## TASK REQUIREMENTS
Every line that contains "Identity" must be located and copied from the data.

## Collected data

---+---

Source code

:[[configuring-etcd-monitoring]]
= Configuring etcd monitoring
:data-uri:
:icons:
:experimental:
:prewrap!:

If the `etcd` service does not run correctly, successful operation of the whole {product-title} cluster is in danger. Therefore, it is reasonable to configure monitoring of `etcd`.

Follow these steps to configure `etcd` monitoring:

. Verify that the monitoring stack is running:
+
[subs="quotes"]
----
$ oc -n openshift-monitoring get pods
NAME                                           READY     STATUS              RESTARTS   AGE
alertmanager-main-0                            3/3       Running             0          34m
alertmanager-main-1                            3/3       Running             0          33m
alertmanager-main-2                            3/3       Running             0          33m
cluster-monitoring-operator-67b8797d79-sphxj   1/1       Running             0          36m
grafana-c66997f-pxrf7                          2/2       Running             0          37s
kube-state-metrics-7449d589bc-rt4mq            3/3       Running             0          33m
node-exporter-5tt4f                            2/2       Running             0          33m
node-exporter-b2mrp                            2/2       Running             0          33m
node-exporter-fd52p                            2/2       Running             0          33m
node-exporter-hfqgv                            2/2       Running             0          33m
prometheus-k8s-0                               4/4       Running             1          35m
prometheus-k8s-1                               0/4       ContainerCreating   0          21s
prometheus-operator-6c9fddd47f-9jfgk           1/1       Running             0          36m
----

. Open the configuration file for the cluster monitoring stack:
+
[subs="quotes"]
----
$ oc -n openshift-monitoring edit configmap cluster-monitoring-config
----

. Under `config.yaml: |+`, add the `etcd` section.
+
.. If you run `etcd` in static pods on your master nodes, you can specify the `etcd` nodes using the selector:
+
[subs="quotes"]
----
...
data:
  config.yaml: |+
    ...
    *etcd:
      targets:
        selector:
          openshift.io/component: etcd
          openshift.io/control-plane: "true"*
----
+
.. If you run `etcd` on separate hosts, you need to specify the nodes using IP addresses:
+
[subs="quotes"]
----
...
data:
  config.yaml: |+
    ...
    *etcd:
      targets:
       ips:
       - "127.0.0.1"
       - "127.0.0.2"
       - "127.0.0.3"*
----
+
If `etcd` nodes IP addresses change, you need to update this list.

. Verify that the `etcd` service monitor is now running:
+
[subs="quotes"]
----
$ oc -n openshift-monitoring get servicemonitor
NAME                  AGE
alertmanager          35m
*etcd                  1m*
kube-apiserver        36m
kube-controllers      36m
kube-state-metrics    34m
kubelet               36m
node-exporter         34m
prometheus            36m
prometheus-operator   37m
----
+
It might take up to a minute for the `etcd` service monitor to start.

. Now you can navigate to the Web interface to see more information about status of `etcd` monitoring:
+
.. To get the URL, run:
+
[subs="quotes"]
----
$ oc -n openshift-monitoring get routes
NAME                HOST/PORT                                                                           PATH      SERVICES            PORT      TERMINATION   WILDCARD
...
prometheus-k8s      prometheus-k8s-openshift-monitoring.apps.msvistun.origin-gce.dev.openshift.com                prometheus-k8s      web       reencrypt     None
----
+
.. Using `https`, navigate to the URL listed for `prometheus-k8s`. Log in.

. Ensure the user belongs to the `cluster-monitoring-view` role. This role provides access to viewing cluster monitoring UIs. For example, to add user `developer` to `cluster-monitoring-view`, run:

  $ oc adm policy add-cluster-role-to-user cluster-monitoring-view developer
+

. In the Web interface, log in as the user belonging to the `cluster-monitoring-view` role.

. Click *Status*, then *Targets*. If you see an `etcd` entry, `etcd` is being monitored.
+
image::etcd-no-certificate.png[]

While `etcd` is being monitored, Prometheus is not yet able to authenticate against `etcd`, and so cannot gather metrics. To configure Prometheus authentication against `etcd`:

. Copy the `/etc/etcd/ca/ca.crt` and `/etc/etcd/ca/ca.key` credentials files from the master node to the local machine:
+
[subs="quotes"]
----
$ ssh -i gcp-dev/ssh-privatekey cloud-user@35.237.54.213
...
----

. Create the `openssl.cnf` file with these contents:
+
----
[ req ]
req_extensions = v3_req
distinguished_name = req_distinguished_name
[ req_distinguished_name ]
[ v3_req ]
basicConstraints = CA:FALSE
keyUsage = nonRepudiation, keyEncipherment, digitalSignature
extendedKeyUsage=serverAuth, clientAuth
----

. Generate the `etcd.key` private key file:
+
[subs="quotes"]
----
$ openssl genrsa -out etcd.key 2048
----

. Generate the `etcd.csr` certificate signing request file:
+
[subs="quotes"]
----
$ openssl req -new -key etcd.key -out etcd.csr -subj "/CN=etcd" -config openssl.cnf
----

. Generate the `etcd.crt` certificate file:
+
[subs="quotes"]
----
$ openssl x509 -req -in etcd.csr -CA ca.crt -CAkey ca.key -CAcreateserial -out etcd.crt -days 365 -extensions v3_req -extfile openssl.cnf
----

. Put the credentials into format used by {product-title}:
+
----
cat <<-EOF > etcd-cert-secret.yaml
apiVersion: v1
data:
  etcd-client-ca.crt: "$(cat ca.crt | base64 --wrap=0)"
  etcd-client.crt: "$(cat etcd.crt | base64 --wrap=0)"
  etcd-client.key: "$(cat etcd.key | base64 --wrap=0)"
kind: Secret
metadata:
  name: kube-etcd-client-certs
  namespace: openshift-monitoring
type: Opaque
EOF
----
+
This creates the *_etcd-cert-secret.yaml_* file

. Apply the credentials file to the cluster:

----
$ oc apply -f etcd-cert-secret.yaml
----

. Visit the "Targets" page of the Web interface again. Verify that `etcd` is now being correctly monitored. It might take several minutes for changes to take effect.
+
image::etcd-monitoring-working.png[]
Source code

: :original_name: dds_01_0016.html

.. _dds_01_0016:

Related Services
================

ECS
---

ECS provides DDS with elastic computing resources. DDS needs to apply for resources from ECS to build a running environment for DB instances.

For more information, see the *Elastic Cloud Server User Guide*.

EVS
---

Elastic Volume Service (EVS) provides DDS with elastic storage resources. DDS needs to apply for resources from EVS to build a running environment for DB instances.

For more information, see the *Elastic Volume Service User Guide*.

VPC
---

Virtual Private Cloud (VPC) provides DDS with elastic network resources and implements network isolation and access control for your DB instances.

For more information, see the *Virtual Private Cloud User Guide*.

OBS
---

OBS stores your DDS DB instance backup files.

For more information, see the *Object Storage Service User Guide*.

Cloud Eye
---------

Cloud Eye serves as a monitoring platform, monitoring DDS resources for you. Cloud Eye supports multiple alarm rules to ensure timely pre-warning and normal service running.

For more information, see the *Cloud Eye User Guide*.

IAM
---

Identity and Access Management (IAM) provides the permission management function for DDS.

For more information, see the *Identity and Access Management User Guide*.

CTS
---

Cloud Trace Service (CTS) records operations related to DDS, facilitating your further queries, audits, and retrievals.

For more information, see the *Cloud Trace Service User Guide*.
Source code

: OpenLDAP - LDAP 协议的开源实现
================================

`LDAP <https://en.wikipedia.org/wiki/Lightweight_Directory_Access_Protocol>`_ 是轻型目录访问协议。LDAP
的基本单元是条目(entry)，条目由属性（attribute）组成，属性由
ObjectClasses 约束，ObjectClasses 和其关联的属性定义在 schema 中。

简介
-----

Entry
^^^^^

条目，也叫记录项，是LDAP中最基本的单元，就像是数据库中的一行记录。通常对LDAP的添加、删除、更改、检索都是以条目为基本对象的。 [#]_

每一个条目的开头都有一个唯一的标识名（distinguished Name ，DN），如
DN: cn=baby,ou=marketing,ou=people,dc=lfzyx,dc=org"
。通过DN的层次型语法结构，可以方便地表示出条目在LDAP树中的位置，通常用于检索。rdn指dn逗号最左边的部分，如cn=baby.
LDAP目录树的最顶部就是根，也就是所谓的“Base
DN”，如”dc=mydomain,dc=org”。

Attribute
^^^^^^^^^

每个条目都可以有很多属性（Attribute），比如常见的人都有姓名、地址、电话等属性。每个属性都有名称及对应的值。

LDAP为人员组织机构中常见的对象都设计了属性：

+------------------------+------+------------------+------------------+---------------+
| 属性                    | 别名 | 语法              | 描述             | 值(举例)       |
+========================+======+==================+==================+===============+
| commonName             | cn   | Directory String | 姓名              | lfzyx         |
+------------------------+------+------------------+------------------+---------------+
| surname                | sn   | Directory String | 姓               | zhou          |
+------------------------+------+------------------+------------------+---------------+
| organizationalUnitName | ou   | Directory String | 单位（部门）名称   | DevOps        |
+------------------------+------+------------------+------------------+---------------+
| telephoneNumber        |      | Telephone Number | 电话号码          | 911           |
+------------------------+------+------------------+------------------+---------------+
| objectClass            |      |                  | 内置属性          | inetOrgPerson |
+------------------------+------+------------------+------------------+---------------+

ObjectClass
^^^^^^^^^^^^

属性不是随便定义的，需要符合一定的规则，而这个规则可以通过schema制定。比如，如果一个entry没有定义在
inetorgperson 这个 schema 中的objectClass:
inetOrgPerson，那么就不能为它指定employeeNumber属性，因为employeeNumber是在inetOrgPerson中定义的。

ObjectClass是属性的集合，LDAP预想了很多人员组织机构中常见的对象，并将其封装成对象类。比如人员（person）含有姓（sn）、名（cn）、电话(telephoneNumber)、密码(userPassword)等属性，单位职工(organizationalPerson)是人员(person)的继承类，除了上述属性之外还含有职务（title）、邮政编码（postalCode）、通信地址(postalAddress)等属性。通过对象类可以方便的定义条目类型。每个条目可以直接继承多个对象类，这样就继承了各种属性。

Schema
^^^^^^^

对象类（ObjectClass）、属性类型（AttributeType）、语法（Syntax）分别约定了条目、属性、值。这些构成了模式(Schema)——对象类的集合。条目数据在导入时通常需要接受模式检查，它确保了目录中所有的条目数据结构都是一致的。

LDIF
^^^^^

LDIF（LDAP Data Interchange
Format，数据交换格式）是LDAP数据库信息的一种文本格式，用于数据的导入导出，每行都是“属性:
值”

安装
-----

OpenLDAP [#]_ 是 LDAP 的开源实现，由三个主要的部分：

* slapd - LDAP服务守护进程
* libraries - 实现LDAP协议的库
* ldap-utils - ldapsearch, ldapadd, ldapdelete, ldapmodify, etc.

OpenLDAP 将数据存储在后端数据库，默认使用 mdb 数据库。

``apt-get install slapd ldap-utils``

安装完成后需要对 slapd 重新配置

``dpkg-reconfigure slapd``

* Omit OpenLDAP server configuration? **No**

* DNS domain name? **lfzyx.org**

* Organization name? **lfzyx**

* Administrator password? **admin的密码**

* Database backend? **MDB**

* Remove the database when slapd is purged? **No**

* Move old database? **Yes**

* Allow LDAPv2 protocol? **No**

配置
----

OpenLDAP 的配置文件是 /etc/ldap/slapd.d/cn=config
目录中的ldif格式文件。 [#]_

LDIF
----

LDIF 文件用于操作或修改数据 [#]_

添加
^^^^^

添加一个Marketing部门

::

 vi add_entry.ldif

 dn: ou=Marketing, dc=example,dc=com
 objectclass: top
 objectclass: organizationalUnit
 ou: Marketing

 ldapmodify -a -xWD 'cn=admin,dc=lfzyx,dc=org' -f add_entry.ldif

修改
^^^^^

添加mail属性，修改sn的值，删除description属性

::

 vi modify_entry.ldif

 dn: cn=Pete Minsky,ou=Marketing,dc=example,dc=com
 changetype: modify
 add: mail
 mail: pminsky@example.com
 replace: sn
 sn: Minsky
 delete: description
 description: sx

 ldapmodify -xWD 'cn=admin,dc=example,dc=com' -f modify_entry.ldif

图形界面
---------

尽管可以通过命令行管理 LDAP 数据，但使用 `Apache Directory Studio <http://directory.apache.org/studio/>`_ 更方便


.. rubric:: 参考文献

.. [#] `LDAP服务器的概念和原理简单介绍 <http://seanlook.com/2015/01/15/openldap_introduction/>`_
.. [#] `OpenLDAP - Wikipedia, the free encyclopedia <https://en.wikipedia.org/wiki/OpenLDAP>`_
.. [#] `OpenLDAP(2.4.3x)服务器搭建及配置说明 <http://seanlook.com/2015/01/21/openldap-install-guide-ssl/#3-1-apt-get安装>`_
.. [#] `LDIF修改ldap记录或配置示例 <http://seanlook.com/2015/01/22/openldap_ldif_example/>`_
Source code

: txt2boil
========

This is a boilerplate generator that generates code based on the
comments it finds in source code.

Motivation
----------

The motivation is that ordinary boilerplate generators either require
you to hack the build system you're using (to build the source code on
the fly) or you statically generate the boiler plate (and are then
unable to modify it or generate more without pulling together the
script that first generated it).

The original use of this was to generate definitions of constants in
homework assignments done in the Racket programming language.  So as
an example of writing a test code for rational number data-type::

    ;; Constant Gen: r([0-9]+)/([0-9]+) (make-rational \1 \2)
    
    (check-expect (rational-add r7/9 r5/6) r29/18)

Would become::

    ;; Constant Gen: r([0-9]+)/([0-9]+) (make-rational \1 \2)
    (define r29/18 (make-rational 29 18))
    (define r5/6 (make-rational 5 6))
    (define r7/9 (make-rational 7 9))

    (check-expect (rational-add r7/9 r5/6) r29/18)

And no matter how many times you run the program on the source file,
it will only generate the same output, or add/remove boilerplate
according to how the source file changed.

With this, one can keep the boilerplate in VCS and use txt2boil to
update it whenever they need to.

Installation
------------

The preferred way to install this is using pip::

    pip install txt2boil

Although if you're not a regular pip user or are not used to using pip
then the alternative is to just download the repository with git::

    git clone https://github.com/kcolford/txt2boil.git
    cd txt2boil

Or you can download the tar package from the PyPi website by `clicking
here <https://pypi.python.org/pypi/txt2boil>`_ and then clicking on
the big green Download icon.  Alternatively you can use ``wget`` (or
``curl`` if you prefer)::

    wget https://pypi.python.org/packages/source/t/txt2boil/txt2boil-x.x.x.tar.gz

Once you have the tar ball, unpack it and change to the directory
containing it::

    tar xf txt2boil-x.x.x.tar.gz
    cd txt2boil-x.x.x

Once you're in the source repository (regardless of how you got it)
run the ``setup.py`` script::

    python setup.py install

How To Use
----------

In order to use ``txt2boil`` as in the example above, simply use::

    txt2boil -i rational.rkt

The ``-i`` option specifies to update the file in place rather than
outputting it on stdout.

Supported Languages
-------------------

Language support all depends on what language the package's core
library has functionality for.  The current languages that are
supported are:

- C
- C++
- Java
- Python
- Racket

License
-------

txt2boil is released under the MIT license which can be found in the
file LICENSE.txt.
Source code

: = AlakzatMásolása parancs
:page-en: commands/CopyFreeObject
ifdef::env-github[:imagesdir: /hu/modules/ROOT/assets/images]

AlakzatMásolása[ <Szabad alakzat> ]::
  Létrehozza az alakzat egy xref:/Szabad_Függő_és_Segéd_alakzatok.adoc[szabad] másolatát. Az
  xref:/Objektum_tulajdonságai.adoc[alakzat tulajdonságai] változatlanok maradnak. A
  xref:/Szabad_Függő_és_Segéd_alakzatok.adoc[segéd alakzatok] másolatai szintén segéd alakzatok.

---+---

## YOUR SOLUTION
Identity and Access Management (IAM) provides the permission management function for DDS.
For more information, see the *Identity and Access Management User Guide*.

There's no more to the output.